In Polygraph Case, Lieutenant Retains Most Of Multi-Million Dollar Judgment Against City

Dan Dixon was a lieutenant with the City of Coeur d’Alene, Idaho Police Department. In December 2008, allegations were made that Dixon had falsified timekeeping records and intentionally violated a subordinate officer’s rights under a labor agreement. In January 2009, the City began an internal investigation into these allegations. As part of the investigation, and pursuant to City policy and Dixon’s employment agreement, Dixon submitted to two independent polygraph exams. Both polygraph examiners determined that Dixon was deceptive in his answers.

At the completion of the investigation, police investigators made the determination that Dixon was in fact lying, that he had falsified his timekeeping records, and that he manipulated a subordinate officer’s schedule. This determination prompted the Chief’s recommendation that Dixon’s employment be terminated. Following a pre-termination hearing, the City’s Personnel Officer Jon Ingalls determined that in lieu of termination Dixon should be demoted two ranks from lieutenant to patrol officer with a similar reduction in pay.

Believing the demotion amounted to constructive discharge, Dixon did not return to work, and the City Personnel Officer conducted a second pre-termination hearing. Following that hearing, the City terminated Dixon’s employment.

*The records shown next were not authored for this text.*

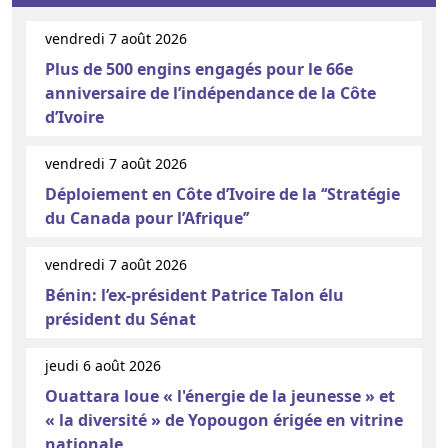
vendredi 7 août 2026
Plus de 500 engins engagés pour le 66e
anniversaire de l’indépendance de la Côte
d’Ivoire
vendredi 7 août 2026
Déploiement en Côte d’Ivoire de la ‘‘Stratégie
du Canada pour l’Afrique’’
vendredi 7 août 2026
Bénin: l’ex-président Patrice Talon élu
président du Sénat
jeudi 6 août 2026
Ouattara loue « l'énergie de la jeunesse » et
« la diversité » de Yopougon érigée en vitrine
nationale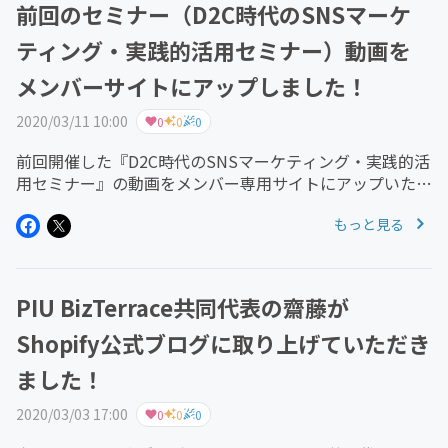
前回のセミナー（D2C時代のSNSマーケ
ティング・実践的活用セミナー）動画を
メンバーサイトにアップしました！
2020/03/11 10:00
0
0
0
前回開催した『D2C時代のSNSマーケティング・実践的活
用セミナー』の動画をメンバー専用サイトにアップいたし
ました！前回はゲストとして『僕らはSNSでモノを買う』
もっと見る
の著者で株式会社ホットリンクCMO飯髙 悠太氏をお招き
して講演いただきま...
PIU BizTerrace共同代表の齋藤が
Shopify公式ブログに取り上げていただき
ました！
2020/03/03 17:00
0
0
0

Dixon and his wife sued the City, alleging constructive discharge; violation of substantive due process rights in his employment; breach of his employment contract; negligence in investigation and termination of his employment; inadequate supervision and training of City employees; and negligent infliction of emotional distress. A jury ruled in favor of the Dixons, awarding $2,763,541 in economic damages and $500,000 in non-economic damages each to Dan and Heidi Dixon, for a total verdict of $3,763,541.

The City filed a motion to overturn the verdict, making essentially two arguments: (1) The Court should have allowed the results of the polygraph examinations into evidence; and (2) The damages award should either be completely overturned or greatly reduced.

A federal court rejected the City’s arguments with respect to the polygraph examinations. The Court found that the polygraph evidence was “relevant for obvious reasons,” but concluded under the Federal Rules of Evidence that the “potential prejudice substantially outweighs the probative value” of the examinations. The City contended that the Court’s rulings prevented the City from being able to defend the claim that its investigation was arbitrary, that it negligently supervised or trained its employees, or that it failed to follow its policies. The City also contended that the Dixons’ expert “opened the door” by testifying that he saw no evidence in the entire file he reviewed (which included the polygraph examination results) that Dixon had been dishonest.

The Court was unconvinced, noting that it had “carefully considered the testimony of Plaintiffs’ expert concerning the investigation, as well as the City’s argument that its ability to defend was hampered by the exclusion of the tests. Put simply, the Court continues to find, and thus conclude, that the prejudicial effect of the polygraph evidence substantially outweighs their probative value. At no point, before, during, or after trial, has sufficient evidence or testimony arisen to alter the Court’s prior analysis and ruling on the issue. Thus, the City’s motion is denied with regard to revisiting the issue of admissibility of the polygraph examinations.”

The City also asked the Court to reduce the amount of damages awarded to the Dixons, arguing that the damages were clearly excessive, not supported by the evidence and based on speculation and guesswork. The Court partially agreed, finding that “the jury’s award of damages for future lost earnings appears to have been founded upon the basis that Dixon would have been promoted to the rank of Captain by 2013, and would have retired at 60 years of age in that position. After thoroughly reviewing the record, the Court concludes that there was sufficient evidence that Dixon would retire at 60 years of age, but there was insufficient evidence to support a factual finding that he would have retired in the rank of Captain. In the Court’s view, this finding by the jury is speculative given that the evidence at trial was that Dixon would have to apply for and pass the test to be promoted to a Captain position. There is simply not sufficient evidence to support that Dixon would be the only, or the top candidate for the position if it did become available, or that he was otherwise more likely than not to have received the promotion at any specific time.”

In the end, the Court gave the Dixon’s a choice: “(1) accept the future damages award in the amount of $2,238,899, which is a reduced amount from Dixon’s supposed promotion to Captain, for a total award, including general damages, of $3,238,899; or 2) proceed to a new trial limited solely on the issue of Dixon’s future economic damages.”

Dixon v. City of Coeur d’Alene, 2012 WL 2923149 (D. Idaho 2012).